DATA EXCERPTS
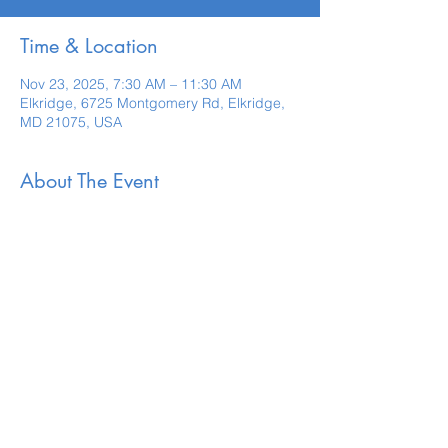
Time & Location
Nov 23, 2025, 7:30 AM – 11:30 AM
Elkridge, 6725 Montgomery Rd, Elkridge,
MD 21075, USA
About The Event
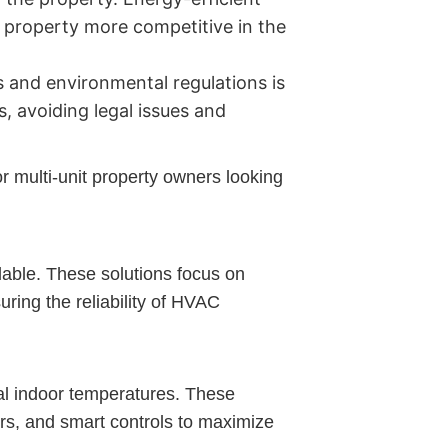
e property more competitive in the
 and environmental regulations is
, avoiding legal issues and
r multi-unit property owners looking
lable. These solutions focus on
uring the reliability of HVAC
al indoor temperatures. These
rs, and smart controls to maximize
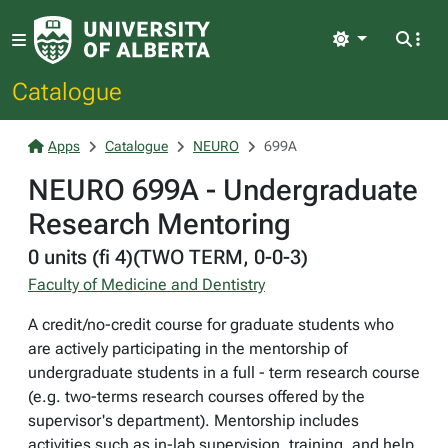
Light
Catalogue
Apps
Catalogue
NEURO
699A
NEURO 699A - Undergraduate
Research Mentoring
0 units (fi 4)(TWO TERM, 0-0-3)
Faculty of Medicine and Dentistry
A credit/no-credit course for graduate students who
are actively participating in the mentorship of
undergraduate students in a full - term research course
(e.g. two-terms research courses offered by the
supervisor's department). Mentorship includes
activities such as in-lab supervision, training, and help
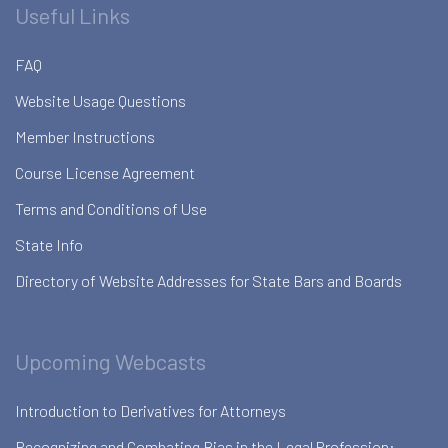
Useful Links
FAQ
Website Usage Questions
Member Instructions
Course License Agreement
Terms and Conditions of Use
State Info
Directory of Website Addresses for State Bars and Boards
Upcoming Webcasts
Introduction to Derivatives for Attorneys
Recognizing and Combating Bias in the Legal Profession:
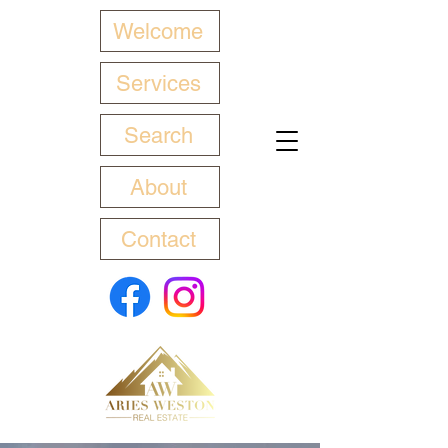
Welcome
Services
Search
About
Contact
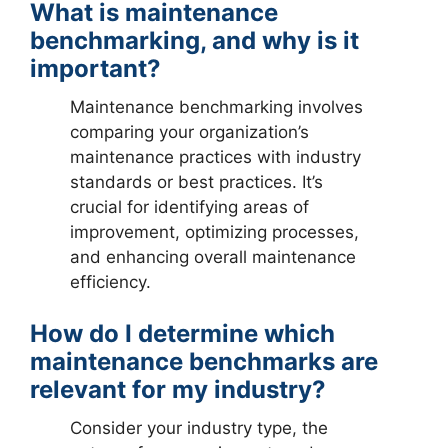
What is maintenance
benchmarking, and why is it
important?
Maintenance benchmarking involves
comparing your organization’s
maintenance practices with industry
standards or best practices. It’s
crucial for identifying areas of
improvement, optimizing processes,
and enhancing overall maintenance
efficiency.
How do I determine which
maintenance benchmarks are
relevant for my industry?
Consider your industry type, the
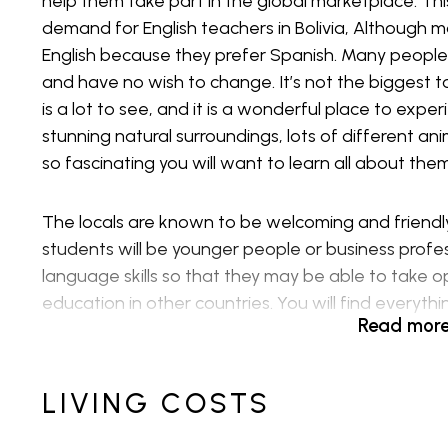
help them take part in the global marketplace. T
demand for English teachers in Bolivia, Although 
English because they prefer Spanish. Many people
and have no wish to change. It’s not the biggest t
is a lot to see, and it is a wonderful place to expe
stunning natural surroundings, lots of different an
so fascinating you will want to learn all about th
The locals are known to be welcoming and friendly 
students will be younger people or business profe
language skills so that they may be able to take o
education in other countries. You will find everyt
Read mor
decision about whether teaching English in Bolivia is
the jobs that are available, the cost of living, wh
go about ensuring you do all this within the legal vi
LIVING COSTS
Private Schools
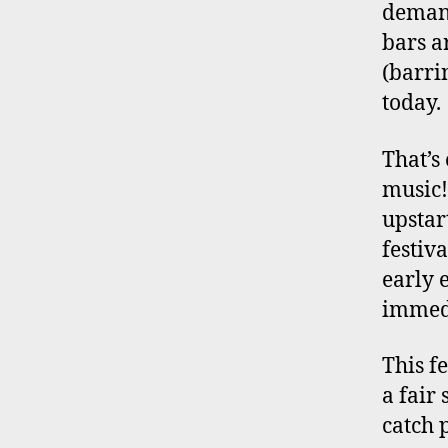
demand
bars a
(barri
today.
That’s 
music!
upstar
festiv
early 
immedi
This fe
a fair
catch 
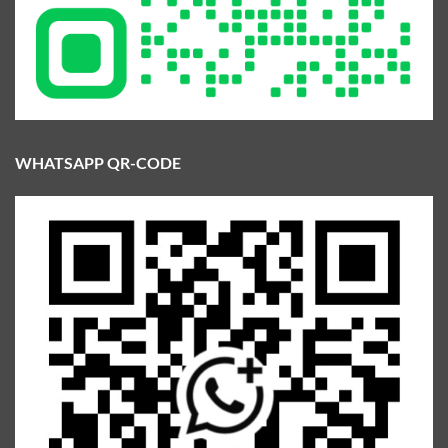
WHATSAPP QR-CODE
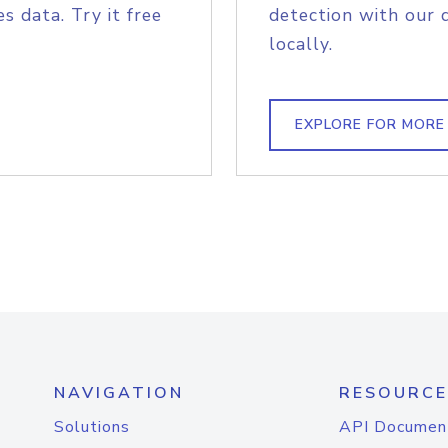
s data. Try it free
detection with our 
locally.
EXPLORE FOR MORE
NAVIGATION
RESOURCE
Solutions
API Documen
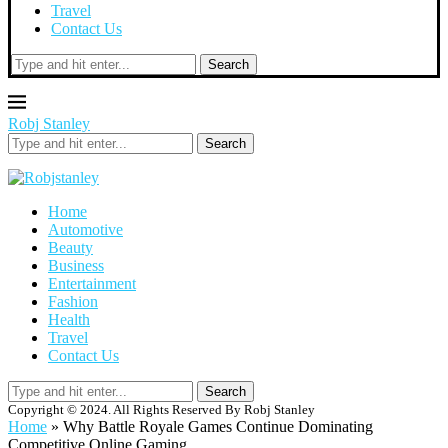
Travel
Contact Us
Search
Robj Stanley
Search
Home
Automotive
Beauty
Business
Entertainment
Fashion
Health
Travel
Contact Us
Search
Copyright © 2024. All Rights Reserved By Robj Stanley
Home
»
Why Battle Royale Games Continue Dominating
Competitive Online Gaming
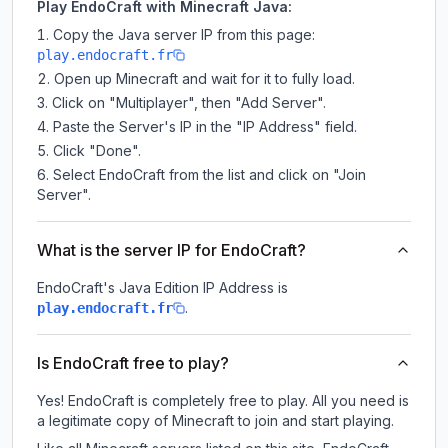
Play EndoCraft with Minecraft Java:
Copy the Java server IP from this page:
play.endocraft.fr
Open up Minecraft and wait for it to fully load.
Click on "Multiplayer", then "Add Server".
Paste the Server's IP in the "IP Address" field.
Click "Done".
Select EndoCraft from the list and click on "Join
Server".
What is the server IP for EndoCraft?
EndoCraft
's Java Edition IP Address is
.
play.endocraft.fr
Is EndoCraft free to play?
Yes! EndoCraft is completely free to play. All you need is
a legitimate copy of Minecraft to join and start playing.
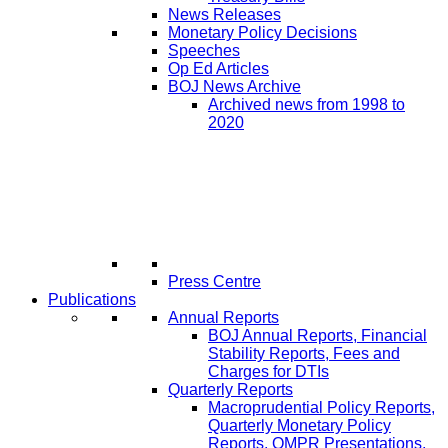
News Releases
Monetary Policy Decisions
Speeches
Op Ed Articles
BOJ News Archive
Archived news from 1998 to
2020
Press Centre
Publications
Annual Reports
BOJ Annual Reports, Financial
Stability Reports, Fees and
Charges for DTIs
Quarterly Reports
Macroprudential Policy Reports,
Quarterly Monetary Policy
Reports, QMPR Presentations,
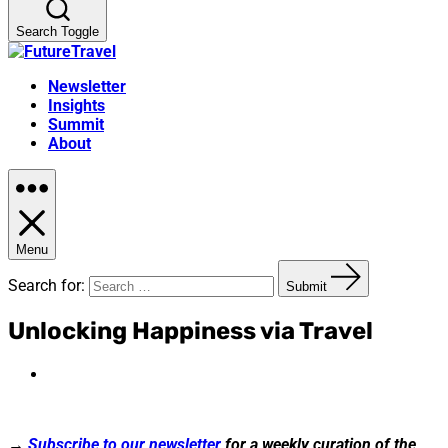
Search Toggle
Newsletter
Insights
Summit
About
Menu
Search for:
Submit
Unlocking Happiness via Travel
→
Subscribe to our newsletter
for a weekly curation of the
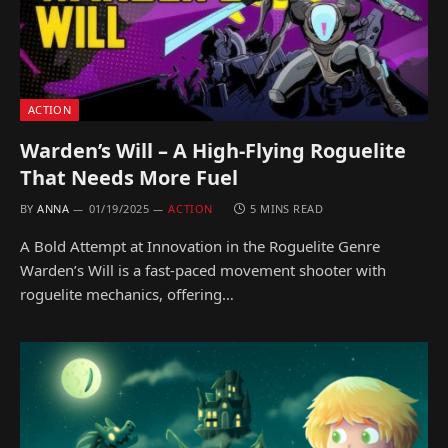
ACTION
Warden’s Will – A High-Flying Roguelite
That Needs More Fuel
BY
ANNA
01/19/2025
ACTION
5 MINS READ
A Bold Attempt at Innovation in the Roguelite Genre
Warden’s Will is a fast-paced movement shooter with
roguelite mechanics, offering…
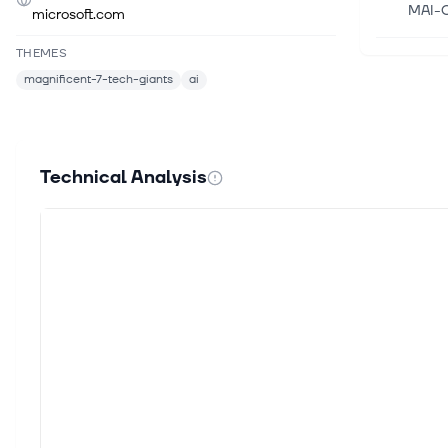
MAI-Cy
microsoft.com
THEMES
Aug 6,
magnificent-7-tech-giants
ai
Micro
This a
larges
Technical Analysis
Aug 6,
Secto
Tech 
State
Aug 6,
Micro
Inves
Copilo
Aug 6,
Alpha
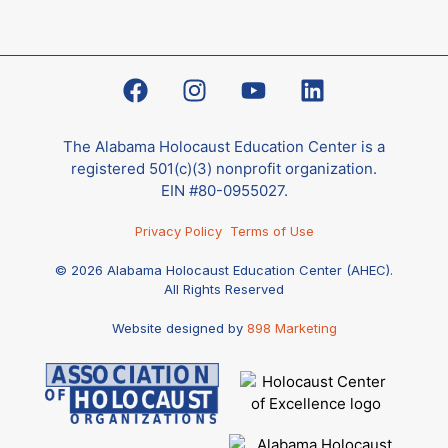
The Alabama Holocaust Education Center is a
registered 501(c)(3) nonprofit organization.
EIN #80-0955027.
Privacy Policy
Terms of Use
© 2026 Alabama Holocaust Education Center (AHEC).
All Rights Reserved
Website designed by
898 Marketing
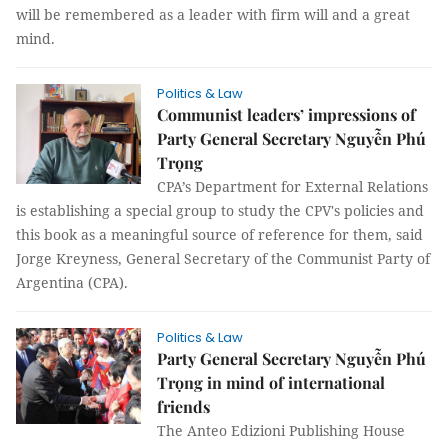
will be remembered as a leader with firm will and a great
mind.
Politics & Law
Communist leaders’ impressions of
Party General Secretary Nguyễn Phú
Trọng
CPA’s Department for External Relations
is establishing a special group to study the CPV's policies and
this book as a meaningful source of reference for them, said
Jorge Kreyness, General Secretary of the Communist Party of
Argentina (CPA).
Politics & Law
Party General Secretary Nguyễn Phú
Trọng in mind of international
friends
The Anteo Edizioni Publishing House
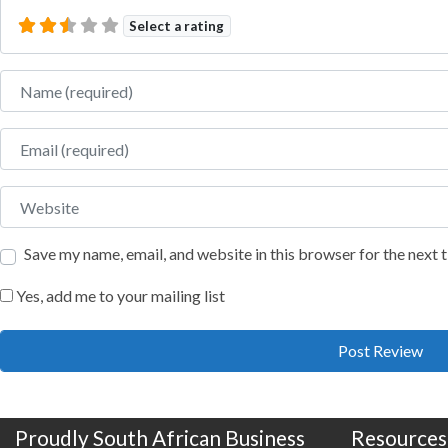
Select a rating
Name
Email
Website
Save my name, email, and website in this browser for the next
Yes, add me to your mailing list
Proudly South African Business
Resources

HOW TO COMPLETE THIS TASK
Format the rows as a numbered list, from the first line of the rows through the line containing "Consider your industry type, the", both ends included. Leave out the pictures and any blank lines.

SOLUTION BELOW
1. Time & Location
2. Nov 23, 2025, 7:30 AM – 11:30 AM
3. Elkridge, 6725 Montgomery Rd, Elkridge,
4. MD 21075, USA
5. About The Event
6. e property more competitive in the
7.  and environmental regulations is
8. , avoiding legal issues and
9. r multi-unit property owners looking
10. lable. These solutions focus on
11. uring the reliability of HVAC
12. al indoor temperatures. These
13. rs, and smart controls to maximize
14. Light
15. Catalogue
16. Apps
17. Catalogue
18. NEURO
19. 699A
20. NEURO 699A - Undergraduate
21. Research Mentoring
22. 0 units (fi 4)(TWO TERM, 0-0-3)
23. Faculty of Medicine and Dentistry
24. A credit/no-credit course for graduate students who
25. are actively participating in the mentorship of
26. undergraduate students in a full - term research course
27. (e.g. two-terms research courses offered by the
28. supervisor's department). Mentorship includes
29. activities such as in-lab supervision, training, and help
30. Useful Links
31. FAQ
32. Website Usage Questions
33. Member Instructions
34. Course License Agreement
35. Terms and Conditions of Use
36. State Info
37. Directory of Website Addresses for State Bars and Boards
38. Upcoming Webcasts
39. Introduction to Derivatives for Attorneys
40. Recognizing and Combating Bias in the Legal Profession:
41. Welcome
42. Services
43. Search
44. About
45. Contact
46. What is maintenance
47. benchmarking, and why is it
48. important?
49. Maintenance benchmarking involves
50. comparing your organization’s
51. maintenance practices with industry
52. standards or best practices. It’s
53. crucial for identifying areas of
54. improvement, optimizing processes,
55. and enhancing overall maintenance
56. efficiency.
57. How do I determine which
58. maintenance benchmarks are
59. relevant for my industry?
60. Consider your industry type, the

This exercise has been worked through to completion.